==== SOURCE MATERIAL ====
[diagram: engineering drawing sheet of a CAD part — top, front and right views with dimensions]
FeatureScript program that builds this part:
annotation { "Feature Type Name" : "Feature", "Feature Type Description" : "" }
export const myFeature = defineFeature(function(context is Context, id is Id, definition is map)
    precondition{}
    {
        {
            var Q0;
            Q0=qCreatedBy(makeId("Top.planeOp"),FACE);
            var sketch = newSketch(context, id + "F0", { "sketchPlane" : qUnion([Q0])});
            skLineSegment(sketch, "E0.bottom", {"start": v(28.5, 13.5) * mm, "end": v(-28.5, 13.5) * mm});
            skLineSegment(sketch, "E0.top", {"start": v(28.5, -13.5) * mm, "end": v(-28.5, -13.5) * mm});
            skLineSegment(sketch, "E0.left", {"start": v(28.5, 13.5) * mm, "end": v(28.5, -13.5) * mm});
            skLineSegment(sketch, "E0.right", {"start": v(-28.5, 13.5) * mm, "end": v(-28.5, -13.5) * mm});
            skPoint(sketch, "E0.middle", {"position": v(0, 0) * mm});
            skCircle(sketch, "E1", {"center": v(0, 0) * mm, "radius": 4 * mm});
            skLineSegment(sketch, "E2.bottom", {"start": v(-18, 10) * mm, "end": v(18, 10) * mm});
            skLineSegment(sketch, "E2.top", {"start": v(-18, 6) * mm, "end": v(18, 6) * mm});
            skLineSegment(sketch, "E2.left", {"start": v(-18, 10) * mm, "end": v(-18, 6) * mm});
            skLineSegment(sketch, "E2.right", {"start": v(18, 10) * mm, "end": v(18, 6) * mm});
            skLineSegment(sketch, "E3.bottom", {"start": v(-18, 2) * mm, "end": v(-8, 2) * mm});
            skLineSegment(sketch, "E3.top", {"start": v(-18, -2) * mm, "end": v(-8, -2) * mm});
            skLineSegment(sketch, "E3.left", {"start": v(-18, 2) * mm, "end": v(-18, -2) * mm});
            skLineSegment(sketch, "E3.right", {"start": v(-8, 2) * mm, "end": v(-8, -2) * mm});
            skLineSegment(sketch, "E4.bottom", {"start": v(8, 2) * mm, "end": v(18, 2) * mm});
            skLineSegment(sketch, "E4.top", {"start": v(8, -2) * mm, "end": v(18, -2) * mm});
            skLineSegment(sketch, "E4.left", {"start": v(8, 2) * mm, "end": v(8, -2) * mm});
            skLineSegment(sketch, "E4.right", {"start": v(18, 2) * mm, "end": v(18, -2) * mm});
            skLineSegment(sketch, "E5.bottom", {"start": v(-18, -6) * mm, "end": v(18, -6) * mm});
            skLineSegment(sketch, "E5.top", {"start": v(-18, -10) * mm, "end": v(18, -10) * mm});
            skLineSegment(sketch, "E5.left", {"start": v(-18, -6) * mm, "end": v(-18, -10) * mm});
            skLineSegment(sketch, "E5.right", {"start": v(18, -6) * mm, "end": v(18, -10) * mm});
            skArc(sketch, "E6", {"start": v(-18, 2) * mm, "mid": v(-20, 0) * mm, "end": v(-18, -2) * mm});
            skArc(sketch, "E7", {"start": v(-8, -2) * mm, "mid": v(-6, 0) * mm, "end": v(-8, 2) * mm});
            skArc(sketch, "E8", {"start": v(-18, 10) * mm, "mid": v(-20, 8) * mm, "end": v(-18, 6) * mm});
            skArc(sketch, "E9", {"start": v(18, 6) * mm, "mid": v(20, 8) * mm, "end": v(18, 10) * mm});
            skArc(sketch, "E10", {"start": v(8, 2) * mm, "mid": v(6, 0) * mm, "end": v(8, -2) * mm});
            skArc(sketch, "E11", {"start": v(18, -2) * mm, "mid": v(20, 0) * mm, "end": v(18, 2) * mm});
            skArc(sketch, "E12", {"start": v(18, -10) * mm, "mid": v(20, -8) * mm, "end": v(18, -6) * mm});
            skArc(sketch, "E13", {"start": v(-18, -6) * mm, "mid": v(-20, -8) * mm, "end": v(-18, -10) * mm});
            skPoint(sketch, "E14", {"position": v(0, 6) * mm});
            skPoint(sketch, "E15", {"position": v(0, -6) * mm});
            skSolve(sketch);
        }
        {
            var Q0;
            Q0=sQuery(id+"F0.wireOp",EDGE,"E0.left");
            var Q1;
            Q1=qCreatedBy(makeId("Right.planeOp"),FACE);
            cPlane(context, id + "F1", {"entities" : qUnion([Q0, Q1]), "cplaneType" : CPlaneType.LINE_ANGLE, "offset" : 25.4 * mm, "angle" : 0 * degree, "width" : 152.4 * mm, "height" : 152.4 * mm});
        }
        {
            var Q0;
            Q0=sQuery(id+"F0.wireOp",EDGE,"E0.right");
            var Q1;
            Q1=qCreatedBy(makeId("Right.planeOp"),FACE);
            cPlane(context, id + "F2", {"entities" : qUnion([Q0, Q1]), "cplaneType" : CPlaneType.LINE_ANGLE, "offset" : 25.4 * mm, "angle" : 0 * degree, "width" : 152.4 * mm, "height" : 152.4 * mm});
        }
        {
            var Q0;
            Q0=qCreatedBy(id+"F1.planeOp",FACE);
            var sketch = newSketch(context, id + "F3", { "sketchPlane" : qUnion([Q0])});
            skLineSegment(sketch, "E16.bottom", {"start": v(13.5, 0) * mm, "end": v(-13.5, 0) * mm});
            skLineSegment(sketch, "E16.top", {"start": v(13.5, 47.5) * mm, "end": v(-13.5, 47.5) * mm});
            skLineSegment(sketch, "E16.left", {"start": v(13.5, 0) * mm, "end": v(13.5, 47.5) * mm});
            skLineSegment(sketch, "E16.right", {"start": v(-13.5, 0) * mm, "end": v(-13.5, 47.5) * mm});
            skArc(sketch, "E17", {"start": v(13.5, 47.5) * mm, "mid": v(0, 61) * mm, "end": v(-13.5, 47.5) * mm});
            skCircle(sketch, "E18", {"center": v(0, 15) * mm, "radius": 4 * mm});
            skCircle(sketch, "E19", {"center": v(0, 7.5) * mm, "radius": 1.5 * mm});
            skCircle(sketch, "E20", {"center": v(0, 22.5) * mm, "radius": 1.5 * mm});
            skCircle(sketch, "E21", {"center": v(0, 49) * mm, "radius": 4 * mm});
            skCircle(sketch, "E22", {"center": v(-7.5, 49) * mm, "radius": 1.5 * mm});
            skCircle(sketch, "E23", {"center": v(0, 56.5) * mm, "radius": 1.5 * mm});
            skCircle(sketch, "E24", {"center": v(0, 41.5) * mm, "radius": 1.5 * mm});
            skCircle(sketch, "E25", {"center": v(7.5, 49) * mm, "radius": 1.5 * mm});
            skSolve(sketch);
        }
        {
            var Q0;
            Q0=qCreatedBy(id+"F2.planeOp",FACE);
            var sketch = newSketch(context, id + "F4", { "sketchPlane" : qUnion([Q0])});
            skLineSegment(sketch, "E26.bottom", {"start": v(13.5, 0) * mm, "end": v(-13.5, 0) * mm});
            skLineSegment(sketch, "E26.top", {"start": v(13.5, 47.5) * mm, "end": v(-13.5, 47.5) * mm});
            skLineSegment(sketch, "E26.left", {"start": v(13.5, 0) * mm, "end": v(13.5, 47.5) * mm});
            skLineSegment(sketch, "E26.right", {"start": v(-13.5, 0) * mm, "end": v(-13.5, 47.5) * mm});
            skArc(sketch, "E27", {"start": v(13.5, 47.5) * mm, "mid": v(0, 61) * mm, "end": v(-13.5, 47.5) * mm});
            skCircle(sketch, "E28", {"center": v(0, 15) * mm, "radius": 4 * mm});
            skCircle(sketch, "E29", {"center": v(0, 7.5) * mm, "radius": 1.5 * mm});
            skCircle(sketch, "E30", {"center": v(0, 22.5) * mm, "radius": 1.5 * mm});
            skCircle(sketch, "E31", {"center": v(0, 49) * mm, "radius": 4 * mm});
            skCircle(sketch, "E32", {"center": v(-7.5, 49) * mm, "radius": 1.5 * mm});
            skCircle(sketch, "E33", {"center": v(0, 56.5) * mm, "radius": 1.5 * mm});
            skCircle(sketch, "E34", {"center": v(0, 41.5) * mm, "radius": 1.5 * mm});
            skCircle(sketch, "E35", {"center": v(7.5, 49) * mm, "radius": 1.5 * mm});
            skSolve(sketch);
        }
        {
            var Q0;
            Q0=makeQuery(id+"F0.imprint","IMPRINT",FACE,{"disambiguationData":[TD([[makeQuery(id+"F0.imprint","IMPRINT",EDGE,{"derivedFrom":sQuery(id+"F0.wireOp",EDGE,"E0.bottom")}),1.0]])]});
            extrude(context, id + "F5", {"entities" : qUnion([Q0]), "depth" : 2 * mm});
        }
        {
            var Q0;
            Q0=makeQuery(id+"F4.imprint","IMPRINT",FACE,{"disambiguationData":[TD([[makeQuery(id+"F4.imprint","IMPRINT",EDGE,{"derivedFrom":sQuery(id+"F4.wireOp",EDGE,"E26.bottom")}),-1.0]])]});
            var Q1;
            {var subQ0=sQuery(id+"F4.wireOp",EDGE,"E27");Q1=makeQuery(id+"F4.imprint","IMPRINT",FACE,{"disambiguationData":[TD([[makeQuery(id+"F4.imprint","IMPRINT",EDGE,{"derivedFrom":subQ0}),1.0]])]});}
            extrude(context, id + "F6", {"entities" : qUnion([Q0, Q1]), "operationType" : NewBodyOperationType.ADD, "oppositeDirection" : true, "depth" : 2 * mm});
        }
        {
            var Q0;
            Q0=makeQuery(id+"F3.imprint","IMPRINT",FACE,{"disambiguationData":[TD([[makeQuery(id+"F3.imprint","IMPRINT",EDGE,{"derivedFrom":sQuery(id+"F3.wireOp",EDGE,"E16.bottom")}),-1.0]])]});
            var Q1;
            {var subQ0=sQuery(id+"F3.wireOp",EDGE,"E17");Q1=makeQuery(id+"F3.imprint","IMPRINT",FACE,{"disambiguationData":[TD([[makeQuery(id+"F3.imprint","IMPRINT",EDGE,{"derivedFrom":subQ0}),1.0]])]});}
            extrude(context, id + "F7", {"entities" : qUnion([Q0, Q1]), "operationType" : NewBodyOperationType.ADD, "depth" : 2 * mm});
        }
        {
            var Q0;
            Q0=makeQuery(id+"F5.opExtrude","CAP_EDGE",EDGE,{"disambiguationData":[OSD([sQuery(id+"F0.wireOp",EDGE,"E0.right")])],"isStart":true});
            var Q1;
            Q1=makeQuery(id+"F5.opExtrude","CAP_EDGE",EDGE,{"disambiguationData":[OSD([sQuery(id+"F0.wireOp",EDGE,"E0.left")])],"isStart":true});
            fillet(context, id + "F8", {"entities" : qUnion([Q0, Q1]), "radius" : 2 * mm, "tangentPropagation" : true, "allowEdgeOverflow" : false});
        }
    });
====
GIVEN REQUEST
Show every line of the data above that contains the string "width".

EXERCISE ANSWER
            cPlane(context, id + "F1", {"entities" : qUnion([Q0, Q1]), "cplaneType" : CPlaneType.LINE_ANGLE, "offset" : 25.4 * mm, "angle" : 0 * degree, "width" : 152.4 * mm, "height" : 152.4 * mm});
            cPlane(context, id + "F2", {"entities" : qUnion([Q0, Q1]), "cplaneType" : CPlaneType.LINE_ANGLE, "offset" : 25.4 * mm, "angle" : 0 * degree, "width" : 152.4 * mm, "height" : 152.4 * mm});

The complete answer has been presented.